Created on 06 Jun 2026

Authors

Switzer, C.

Abstract

Cu/Zn superoxide dismutase (SOD1) is canonically regarded as a superoxide scavenging antioxidant yet is paradoxically associated with multiple diseases. Here, we show that SOD1 catalyzes thiol oxidation to thiosulfinates (RS(O)SR), revealing a previously unrecognized copper mediated oxidant forming reaction in biology. Steady state kinetics demonstrate robust, O2 dependent thiol consumption, and ATR FTIR spectra of the SOD1-cysteine reaction display S--O bands ({approx}1042/1169 cm-1) identical to cysteine thiosulfinate, including matching pseudo-first order decay in excess cysteine. SOD1 generated thiosulfinates are potent electrophiles and oxidants, supported by dimedone trapping and O-atom transfer to TCEP and horseradish peroxidase, with alkaline lability consistent with thiosulfinate hydrolysis rather than H2O2. Exogenous thiosulfinates phenocopy SOD1 mediated thiol oxidation, including GSH depletion, protein sulfenylation and cytotoxicity. SOD1 inhibition strongly suppresses cysteine and homocysteine induced toxicity, demonstrating that thiol driven oxidative stress requires SOD1 activity. SOD1 overexpression in human cells triggers oxidative stress and reduces proliferation, an effect that is absent in a copper-deficient mutant. N-acetylcysteine treatment further amplified this SOD1-dependent oxidative stress. At lower levels, nanomolar thiosulfinates elicit a hormetic proliferative response and rescue SOD1 deficient growth, identifying a pro-growth signaling function mediated by basal thiosulfinate formation.
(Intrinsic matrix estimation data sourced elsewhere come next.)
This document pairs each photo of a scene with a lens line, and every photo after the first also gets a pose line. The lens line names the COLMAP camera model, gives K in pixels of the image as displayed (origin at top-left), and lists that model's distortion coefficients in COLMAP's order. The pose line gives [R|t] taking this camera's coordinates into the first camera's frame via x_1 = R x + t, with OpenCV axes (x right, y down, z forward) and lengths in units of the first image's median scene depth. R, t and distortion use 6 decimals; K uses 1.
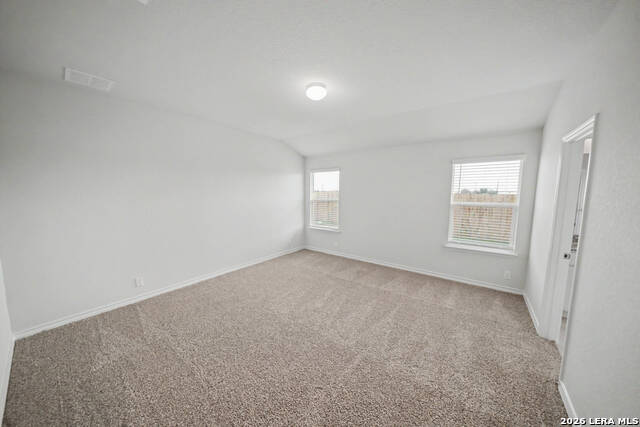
lens RADIAL K [[213.2, 0, 318.5], [0, 213.2, 215.4], [0, 0, 1]] dist [-0.006851, -0.000003]
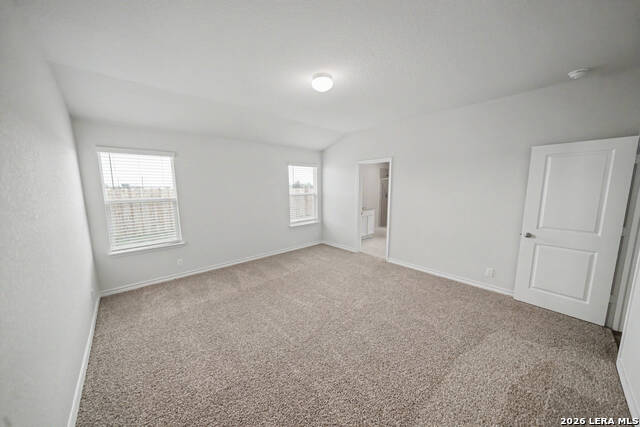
lens RADIAL K [[216.3, 0, 315.1], [0, 216.3, 215.2], [0, 0, 1]] dist [-0.006155, -0.000056]
pose [[0.200150, -0.141205, 0.969536, -0.661527], [0.115803, 0.986033, 0.119702, -0.068614], [-0.972897, 0.088317, 0.213707, 0.538028]]
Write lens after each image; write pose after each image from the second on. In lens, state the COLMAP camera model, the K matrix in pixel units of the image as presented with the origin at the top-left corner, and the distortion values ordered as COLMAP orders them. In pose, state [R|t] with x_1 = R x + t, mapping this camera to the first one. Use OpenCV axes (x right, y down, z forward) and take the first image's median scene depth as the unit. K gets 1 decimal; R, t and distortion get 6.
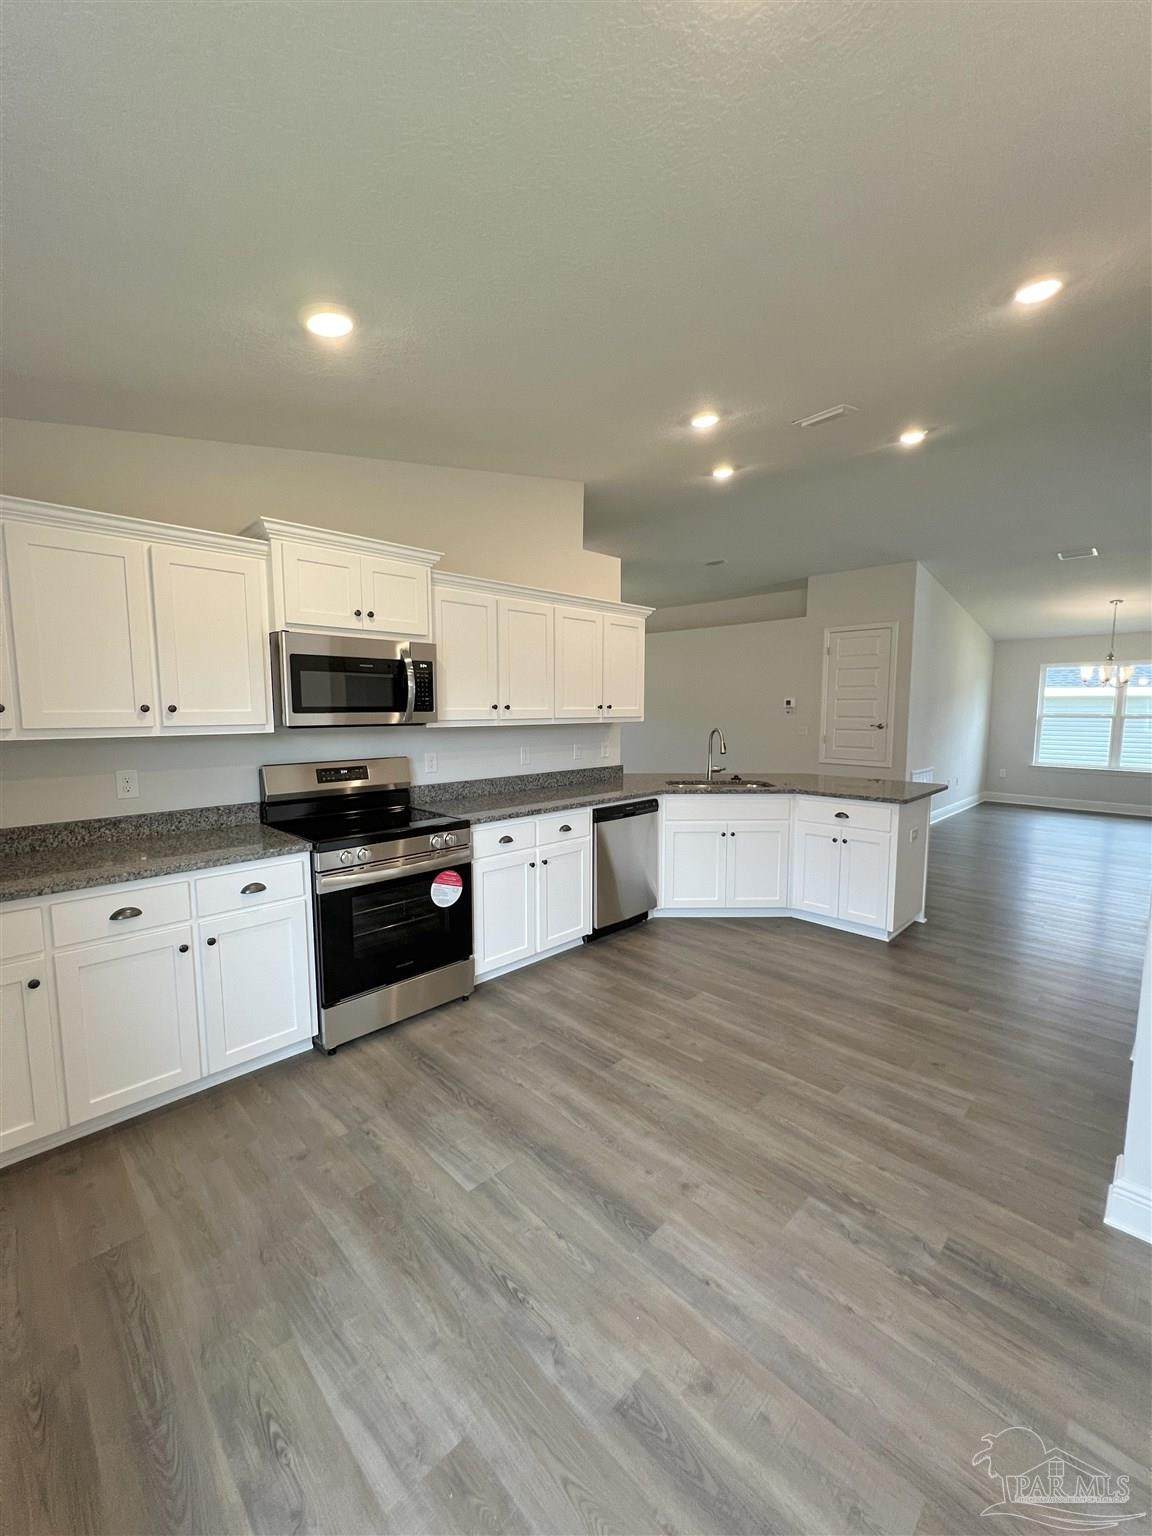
lens RADIAL K [[625.4, 0, 569.0], [0, 625.4, 774.3], [0, 0, 1]] dist [-0.001555, -0.000086]
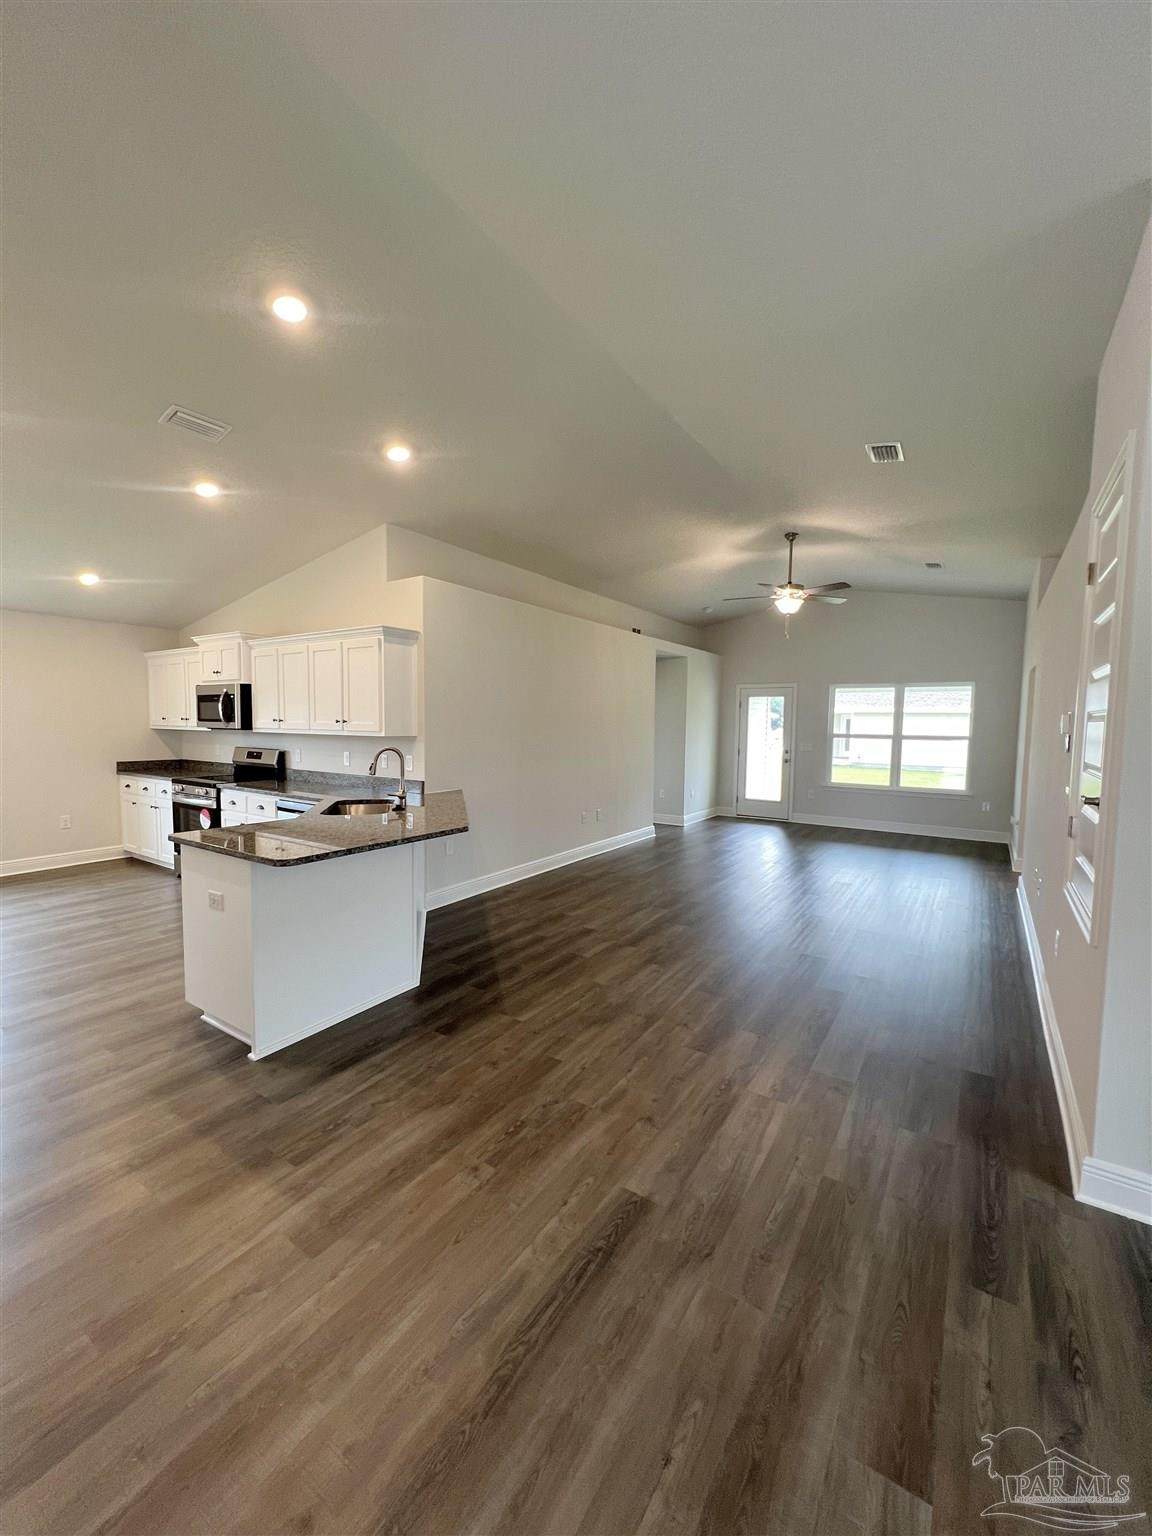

Kinetic modelling indicates that thiol-thiosulfinate turnover can match basal superoxide dismutation, indicating that thiosulfinate synthesis is a major catalytic output of SOD1. These findings identify SOD1 as a thiol oxidizing enzyme that generates thiosulfinates, establishing a core sulfur-based oxidation pathway and revealing that two classical antioxidants, SOD1 and thiols, together generate potent oxidants that link thiol metabolism to both cytotoxic and growth promoting outcomes.

Preprint server: bioRxiv
The authors list and abstract were imported from bioRxiv on 06 Jun 2026.